Il pubblico è più avanti di quello che pensiamo, occorre essere in grado di costruire un linguaggio teatrale che attiri i giovani, il teatro deve essere un linguaggio fondamentale nella loro vita, i giovanissimi sono affamati della comunicazione in presenza. Bisogna saper parlare un linguaggio interessante e profondo, a chi cognitivamente appartiene a una “razza” nuova, i ragazzi sono molto più elastici e interconnessi. Il teatro deve dare prova di non essere un luogo dove visitare un passato museale, che va conosciuto, ma occorre mettere in scena interazioni utili per metabolizzare quello che sta succedendo.
Come la guerra? Lei da tempo è testimonial per Unhcr.
Unhcr ha lanciato immediatamente una raccolta fondi per sostenere i rifugiati. Ho messo a disposizione il mio account Instagram dove si linka direttamemte alla donazione: queste risorse finiscono direttamente a disposizione dei rifugiati per garantire una autonomia nel budget familiare. L’ho visto accadere in Libano e in Etiopia. Come dice Filippo Grandi, alto Commissario delle Nazioni Unite per i rifugiati, in Europa abbiamo la memoria corta, e il rifugiato da fratello da accogliere presto diventa un disturbo da togliersi dai piedi. Ha ragione anche Papa Francesco a metterci in guardia da questo rischio.
Da neopapà si sarà ancora più immedesimato.... Da quando 5 mesi fa è nato Pietro questa mia sensibilità già presente si realizza nella concretezza. So penso a quanti genitori con bambini piccoli non sanno cosa fare o hanno perso la vita per una guerra assurda nella sua sproporzione...
La festa del 25 aprile dovrebbe ricordarci molte cose. Calamandrei diceva che se uno vuol capire dove è nata la Costituzione deve andare sui monti dove hanno combattuto i partigiani. Non dobbiamo mai dimenticare il valore della democrazia. Per questo ci tengo in modo particolare al mio progetto teatrale Europeana - Breve storia del XX secolo di Patrik Ourednik che sarà in tour la prossima stagione: in 60 pagine si ricapitola in cifre e storiografia con un tocco caustico la storia del 900.
Intato lei anche nelle serie tv porta in scena temi importanti
Noi è uno dei lavori più maturi che ho fatto per la tv e sarei contento se venisse girata la seconda serie. Un’operazione importante anche per la tv pubblica che ha presentato una modalità narrativa nuova e coraggiosa. Anche per i temi portati in prima serata, l’integrazione razziale, l’adozione, le depressioni, le dipendenze, il bullismo.

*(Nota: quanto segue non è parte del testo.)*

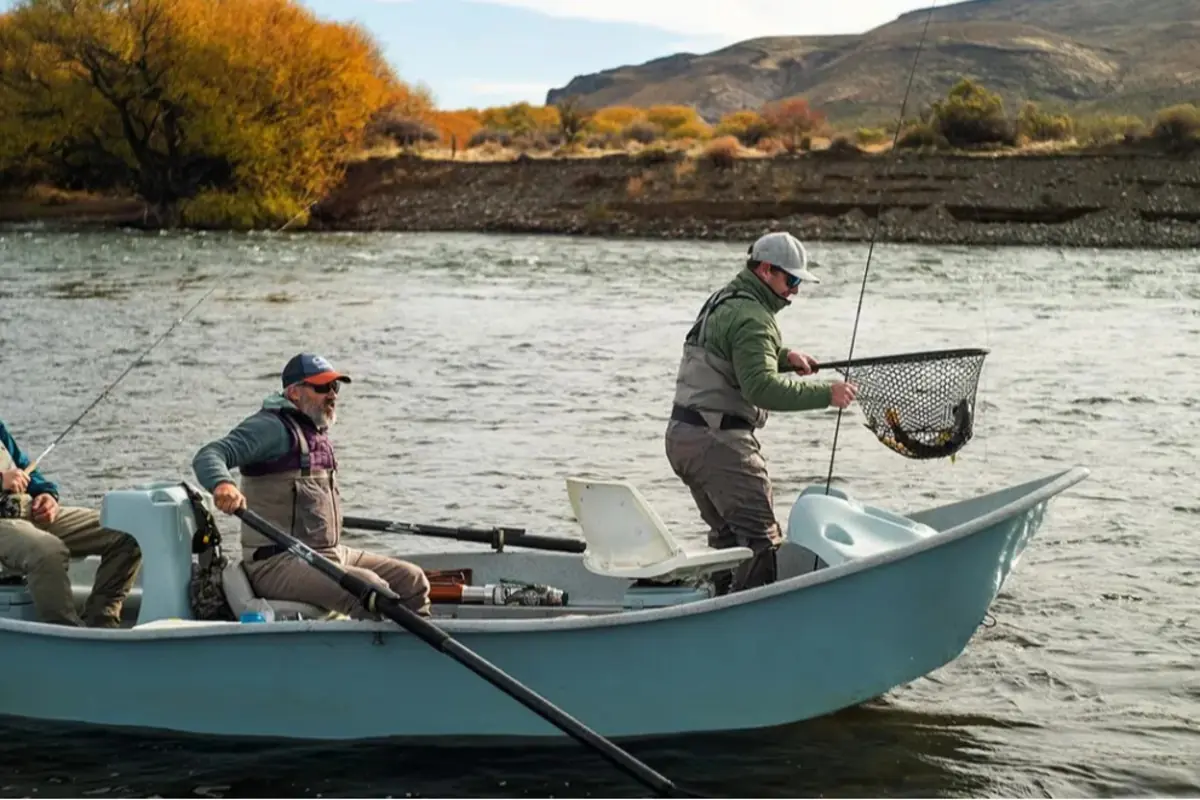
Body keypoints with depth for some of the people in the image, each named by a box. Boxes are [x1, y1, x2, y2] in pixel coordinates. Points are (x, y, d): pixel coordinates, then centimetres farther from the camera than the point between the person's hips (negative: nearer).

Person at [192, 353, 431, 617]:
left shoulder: (318, 436, 20)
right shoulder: (271, 426, -9)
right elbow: (208, 456, -22)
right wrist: (222, 484, -41)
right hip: (277, 563, -9)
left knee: (411, 580, 4)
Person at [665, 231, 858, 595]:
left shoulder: (724, 300, 18)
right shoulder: (751, 317, -15)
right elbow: (762, 386, -26)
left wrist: (784, 355, 15)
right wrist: (825, 393, -25)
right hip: (717, 439, -11)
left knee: (728, 535, 18)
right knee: (761, 539, -12)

Al centro di tutto, c’è però la famiglia.
Che non è una famiglia disfunzionale. Il padre che interpreto, al netto dei difetti, è un padre che c’è. Sono due genitori molto belli, che mettono amore in una famiglia che nonostante tutto è piena di problemi, come in fondo lo sono tutte le famiglie.
Lei ha anche molte altre fiction in arrivo.
A maggio comincerò a girare Ricciardi per mandarlo in onda nell’inverno e poi arriverà La porta rossa 3. Mentre il grande progetto europeo Sopravvissuti è stato rimandato alla prossima stagione tv. È un lavoro di grande impegno, un thriller psicologico. Io sono lo skipper di questa avveniristica barca a vela che, durante una traversata atlantica, fa naufragio e per un anno non si hanno notizie dei membri dell’equipaggio, fino a quando alcuni di loro sono ritrovati. Ma chi torna a casa è pieno di segreti, come pure chi a casa è rimasto.